Think back to your favorite Dr. Seuss book – whether it be One Fish, Two Fish, Red Fish, Blue Fish, Horton Hears a Who!, or The Lorax, you probably have a favorite that sticks with you to this today. What about that story caught your attention? In the case of books like The Lorax, it may have been the story itself, rather than the telling. For other tales, it may have been the ,or fun rhyming patterns that caught your attention as a child. Anyone would be hard pressed to think of another author or series that utilizes the same fun mechanics found in Dr. Seuss tales, and this is part of what has made his work such an essential part of childhood.
As children, we lost ourselves in the worlds of Dr. Seuss.

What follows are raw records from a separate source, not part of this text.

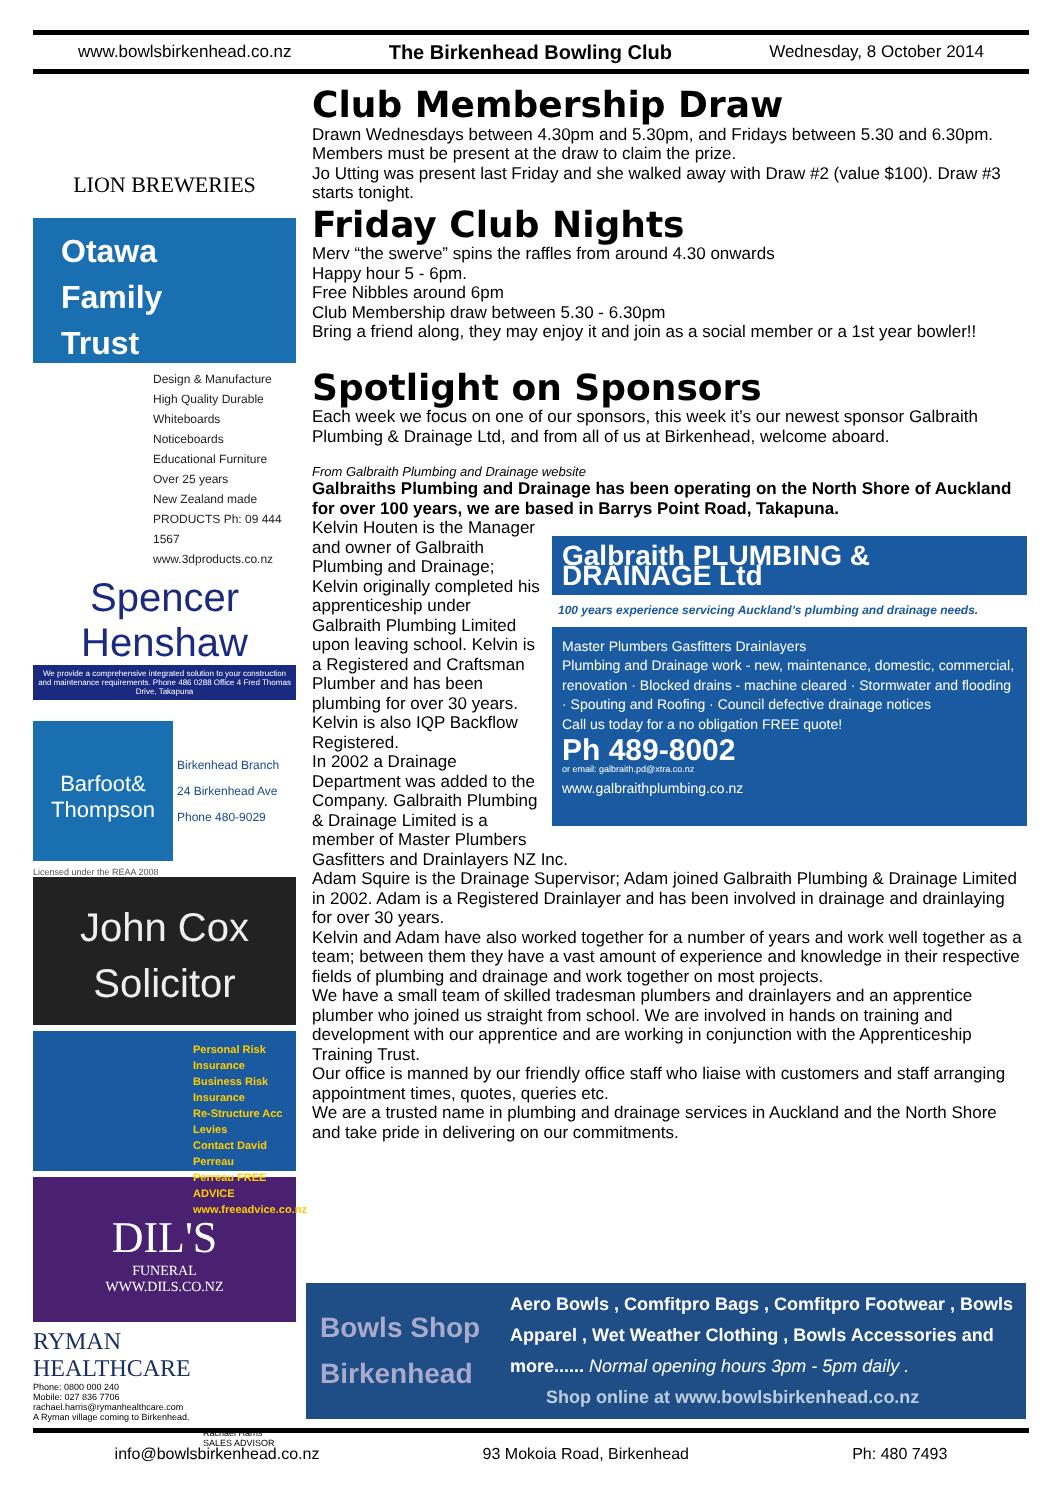www.bowlsbirkenhead.co.nz The Birkenhead Bowling Club Wednesday, 8 October 2014
LION BREWERIES
Otawa
Family
Trust
Design & Manufacture
High Quality Durable
Whiteboards
Noticeboards
Educational Furniture
Over 25 years
New Zealand made
PRODUCTS Ph: 09 444 1567 www.3dproducts.co.nz
Spencer Henshaw
We provide a comprehensive integrated solution to your construction and maintenance requirements. Phone 486 0288 Office 4 Fred Thomas Drive, Takapuna
Barfoot& Thompson
Birkenhead Branch
24 Birkenhead Ave
Phone 480-9029
Licensed under the REAA 2008
John Cox
Solicitor
Personal Risk Insurance
Business Risk Insurance
Re-Structure Acc Levies
Contact David Perreau
Perreau FREE ADVICE www.freeadvice.co.nz
DIL'S
FUNERAL
WWW.DILS.CO.NZ
RYMAN HEALTHCARE
Phone: 0800 000 240
Mobile: 027 836 7706
rachael.harris@rymanhealthcare.com
A Ryman village coming to Birkenhead.
Rachael Harris
SALES ADVISOR
Club Membership Draw
Drawn Wednesdays between 4.30pm and 5.30pm, and Fridays between 5.30 and 6.30pm. Members must be present at the draw to claim the prize.
Jo Utting was present last Friday and she walked away with Draw #2 (value $100). Draw #3 starts tonight.
Friday Club Nights
Merv “the swerve” spins the raffles from around 4.30 onwards
Happy hour 5 - 6pm.
Free Nibbles around 6pm
Club Membership draw between 5.30 - 6.30pm
Bring a friend along, they may enjoy it and join as a social member or a 1st year bowler!!
Spotlight on Sponsors
Each week we focus on one of our sponsors, this week it’s our newest sponsor Galbraith Plumbing & Drainage Ltd, and from all of us at Birkenhead, welcome aboard.
From Galbraith Plumbing and Drainage website
Galbraiths Plumbing and Drainage has been operating on the North Shore of Auckland for over 100 years, we are based in Barrys Point Road, Takapuna.
Galbraith PLUMBING & DRAINAGE Ltd
100 years experience servicing Auckland’s plumbing and drainage needs.
Master Plumbers Gasfitters Drainlayers
Plumbing and Drainage work - new, maintenance, domestic, commercial, renovation · Blocked drains - machine cleared · Stormwater and flooding · Spouting and Roofing · Council defective drainage notices
Call us today for a no obligation FREE quote!
Ph 489-8002
or email: galbraith.pd@xtra.co.nz
www.galbraithplumbing.co.nz
Kelvin Houten is the Manager and owner of Galbraith Plumbing and Drainage; Kelvin originally completed his apprenticeship under Galbraith Plumbing Limited upon leaving school. Kelvin is a Registered and Craftsman Plumber and has been plumbing for over 30 years. Kelvin is also IQP Backflow Registered.
In 2002 a Drainage Department was added to the Company. Galbraith Plumbing & Drainage Limited is a member of Master Plumbers Gasfitters and Drainlayers NZ Inc.
Adam Squire is the Drainage Supervisor; Adam joined Galbraith Plumbing & Drainage Limited in 2002. Adam is a Registered Drainlayer and has been involved in drainage and drainlaying for over 30 years.
Kelvin and Adam have also worked together for a number of years and work well together as a team; between them they have a vast amount of experience and knowledge in their respective fields of plumbing and drainage and work together on most projects.
We have a small team of skilled tradesman plumbers and drainlayers and an apprentice plumber who joined us straight from school. We are involved in hands on training and development with our apprentice and are working in conjunction with the Apprenticeship Training Trust.
Our office is manned by our friendly office staff who liaise with customers and staff arranging appointment times, quotes, queries etc.
We are a trusted name in plumbing and drainage services in Auckland and the North Shore and take pride in delivering on our commitments.
Bowls Shop Birkenhead
Aero Bowls , Comfitpro Bags , Comfitpro Footwear , Bowls Apparel , Wet Weather Clothing , Bowls Accessories and more...... Normal opening hours 3pm - 5pm daily .
Shop online at www.bowlsbirkenhead.co.nz
info@bowlsbirkenhead.co.nz 93 Mokoia Road, Birkenhead Ph: 480 7493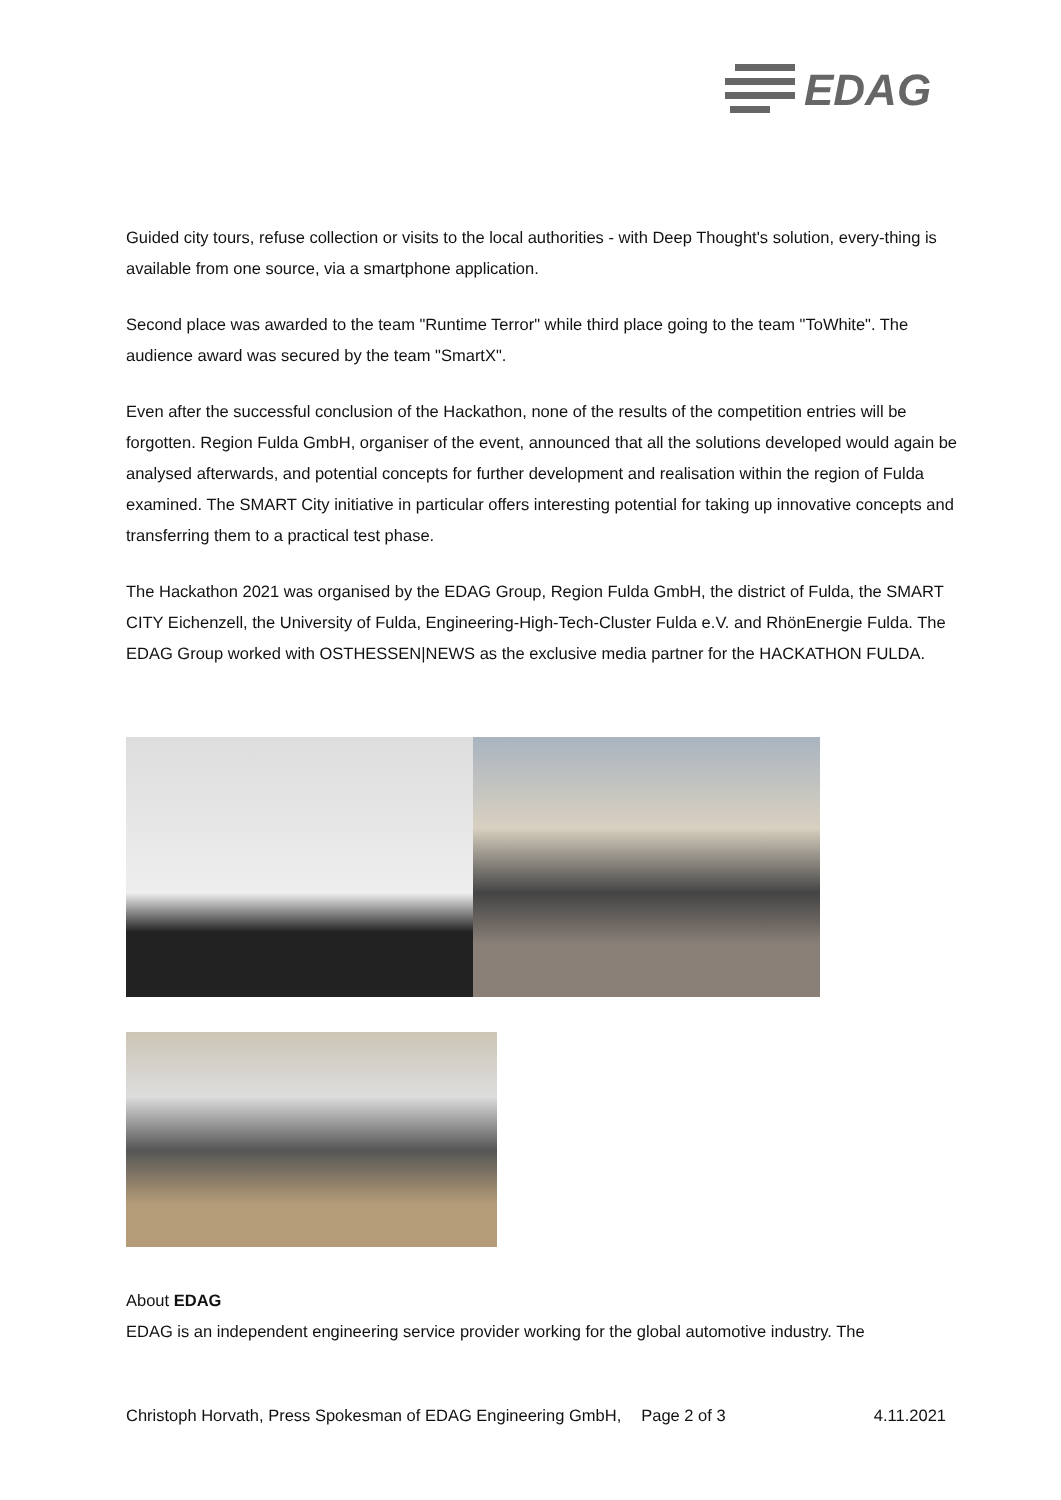EDAG
Guided city tours, refuse collection or visits to the local authorities - with Deep Thought's solution, every-thing is available from one source, via a smartphone application.
Second place was awarded to the team "Runtime Terror" while third place going to the team "ToWhite". The audience award was secured by the team "SmartX".
Even after the successful conclusion of the Hackathon, none of the results of the competition entries will be forgotten. Region Fulda GmbH, organiser of the event, announced that all the solutions developed would again be analysed afterwards, and potential concepts for further development and realisation within the region of Fulda examined. The SMART City initiative in particular offers interesting potential for taking up innovative concepts and transferring them to a practical test phase.
The Hackathon 2021 was organised by the EDAG Group, Region Fulda GmbH, the district of Fulda, the SMART CITY Eichenzell, the University of Fulda, Engineering-High-Tech-Cluster Fulda e.V. and RhönEnergie Fulda. The EDAG Group worked with OSTHESSEN|NEWS as the exclusive media partner for the HACKATHON FULDA.
About EDAG
EDAG is an independent engineering service provider working for the global automotive industry. The
Christoph Horvath, Press Spokesman of EDAG Engineering GmbH, Page 2 of 3 4.11.2021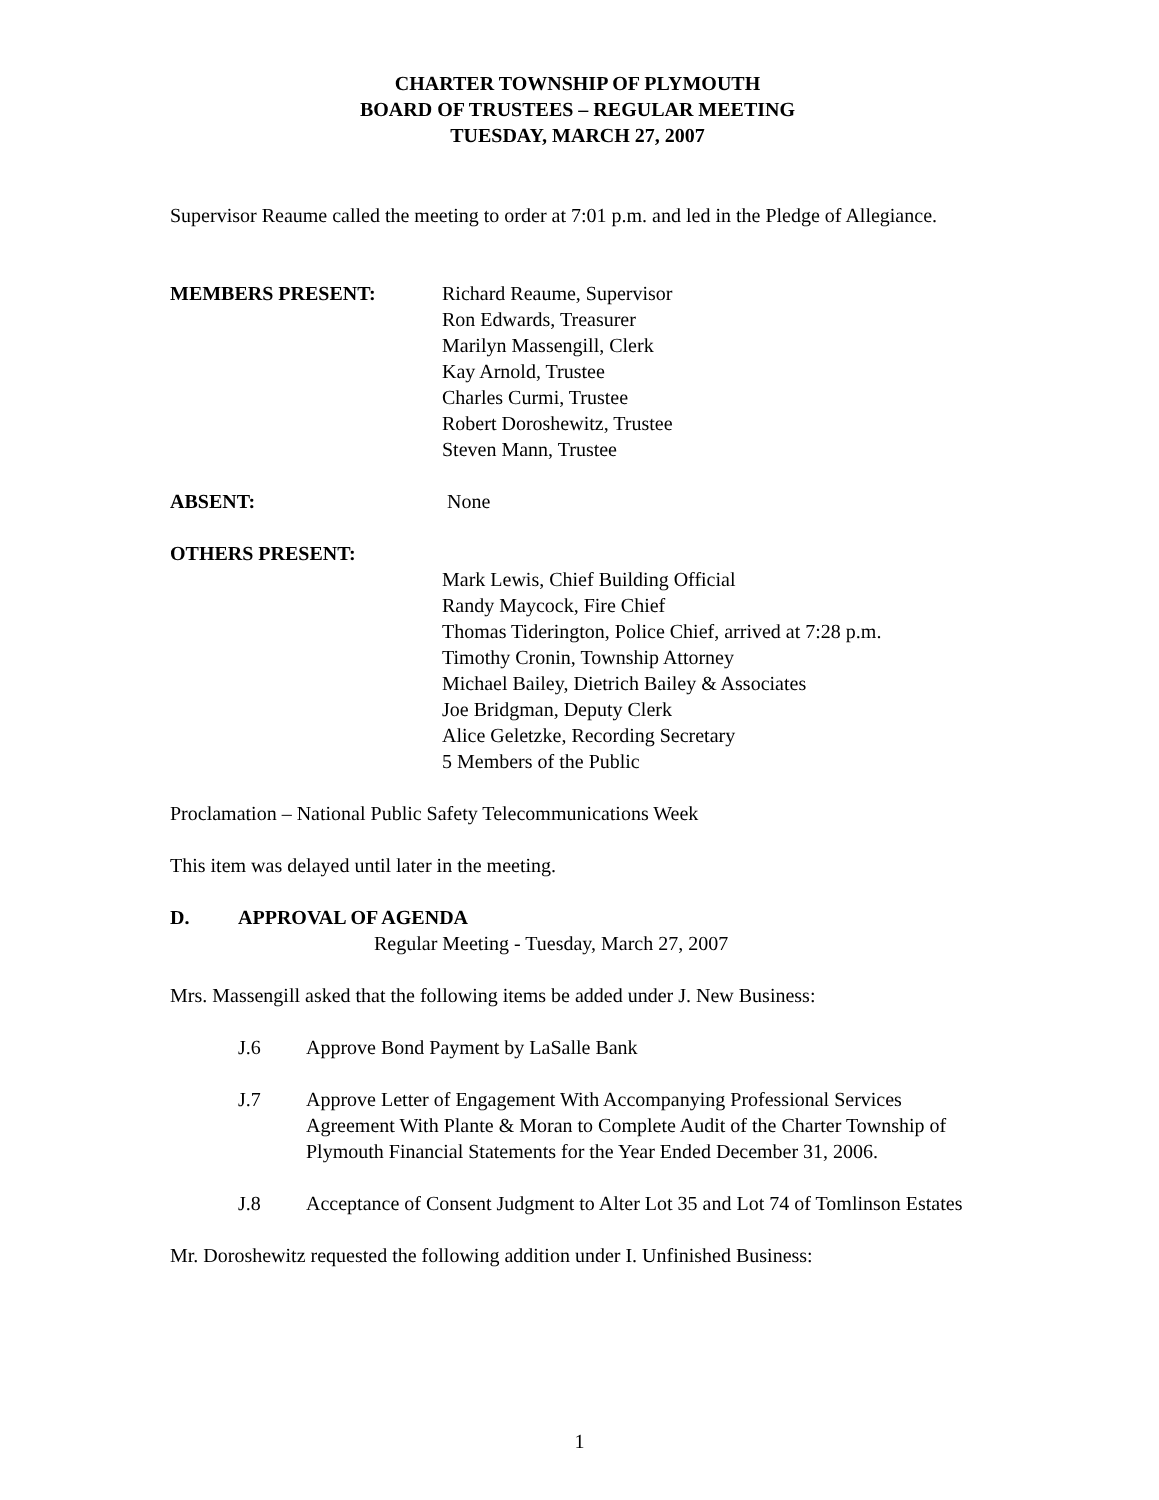CHARTER TOWNSHIP OF PLYMOUTH
BOARD OF TRUSTEES – REGULAR MEETING
TUESDAY, MARCH 27, 2007
Supervisor Reaume called the meeting to order at 7:01 p.m. and led in the Pledge of Allegiance.
MEMBERS PRESENT: Richard Reaume, Supervisor
Ron Edwards, Treasurer
Marilyn Massengill, Clerk
Kay Arnold, Trustee
Charles Curmi, Trustee
Robert Doroshewitz, Trustee
Steven Mann, Trustee
ABSENT: None
OTHERS PRESENT:
Mark Lewis, Chief Building Official
Randy Maycock, Fire Chief
Thomas Tiderington, Police Chief, arrived at 7:28 p.m.
Timothy Cronin, Township Attorney
Michael Bailey, Dietrich Bailey & Associates
Joe Bridgman, Deputy Clerk
Alice Geletzke, Recording Secretary
5 Members of the Public
Proclamation – National Public Safety Telecommunications Week
This item was delayed until later in the meeting.
D. APPROVAL OF AGENDA
Regular Meeting - Tuesday, March 27, 2007
Mrs. Massengill asked that the following items be added under J. New Business:
J.6 Approve Bond Payment by LaSalle Bank
J.7 Approve Letter of Engagement With Accompanying Professional Services Agreement With Plante & Moran to Complete Audit of the Charter Township of Plymouth Financial Statements for the Year Ended December 31, 2006.
J.8 Acceptance of Consent Judgment to Alter Lot 35 and Lot 74 of Tomlinson Estates
Mr. Doroshewitz requested the following addition under I. Unfinished Business:
1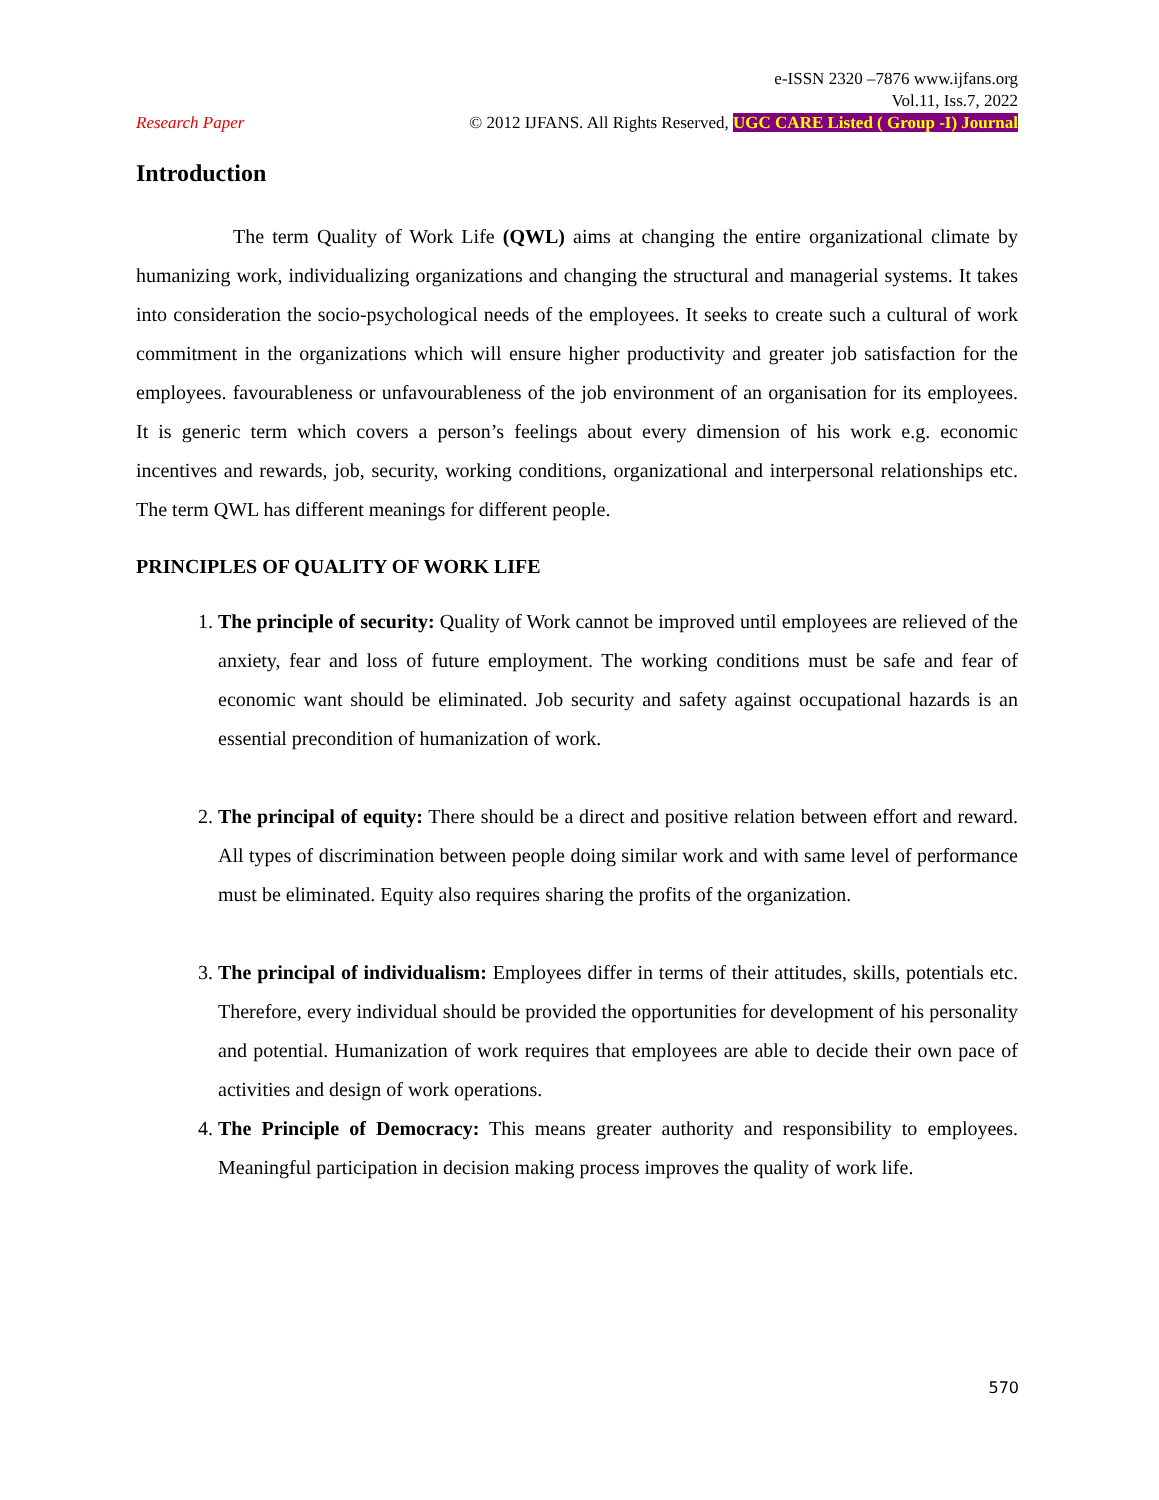e-ISSN 2320 –7876 www.ijfans.org
Vol.11, Iss.7, 2022
Research Paper © 2012 IJFANS. All Rights Reserved, UGC CARE Listed ( Group -I) Journal
Introduction
The term Quality of Work Life (QWL) aims at changing the entire organizational climate by humanizing work, individualizing organizations and changing the structural and managerial systems. It takes into consideration the socio-psychological needs of the employees. It seeks to create such a cultural of work commitment in the organizations which will ensure higher productivity and greater job satisfaction for the employees. favourableness or unfavourableness of the job environment of an organisation for its employees. It is generic term which covers a person’s feelings about every dimension of his work e.g. economic incentives and rewards, job, security, working conditions, organizational and interpersonal relationships etc. The term QWL has different meanings for different people.
PRINCIPLES OF QUALITY OF WORK LIFE
1. The principle of security: Quality of Work cannot be improved until employees are relieved of the anxiety, fear and loss of future employment. The working conditions must be safe and fear of economic want should be eliminated. Job security and safety against occupational hazards is an essential precondition of humanization of work.
2. The principal of equity: There should be a direct and positive relation between effort and reward. All types of discrimination between people doing similar work and with same level of performance must be eliminated. Equity also requires sharing the profits of the organization.
3. The principal of individualism: Employees differ in terms of their attitudes, skills, potentials etc. Therefore, every individual should be provided the opportunities for development of his personality and potential. Humanization of work requires that employees are able to decide their own pace of activities and design of work operations.
4. The Principle of Democracy: This means greater authority and responsibility to employees. Meaningful participation in decision making process improves the quality of work life.
570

My personal favorite to this day is Oh, the Places You’ll Go, a tale that played an important part in finding myself as a youth. To this day I look back on this story with fond memories, understanding fully the role it played in helping me become who I am today. But what was it about Oh, the Places You’ll Go that had such an impact where all other books of my childhood fell short? I was an avid reader during my youth, choosing books over television every chance I had; between the ages of five (when I first learned to read fluently) and eighteen, I read hundreds of books, yet very few have stuck with me quite like Oh, the Places You’ll Go.
Many readers experience this same phenomenon when reading stories by Dr. Seuss. As adults, there are very few authors we reflect on with such positive memories, yet none of us will ever forget our favorite Dr. Seuss tales.
This is the beauty behind Dr. Seuss and his wonderful books, as the unique timelessness of his storytelling is nothing less than unforgettable. Anyone can be a great writer, but few can re-create the sheer agelessness of these bright and imaginative children’s books. This is what makes Dr. Seuss such a legend: he not only told stories, but made them relevant to children of all generations. Our parents and grandparents enjoyed Dr. Seuss much as we did, and our children will do the same. Despite the advances of technology and society, people across all generations can connect through a mutual love of Dr. Seuss’s timeless tales, and this is what makes him so unique compared to other writers of the 20th century.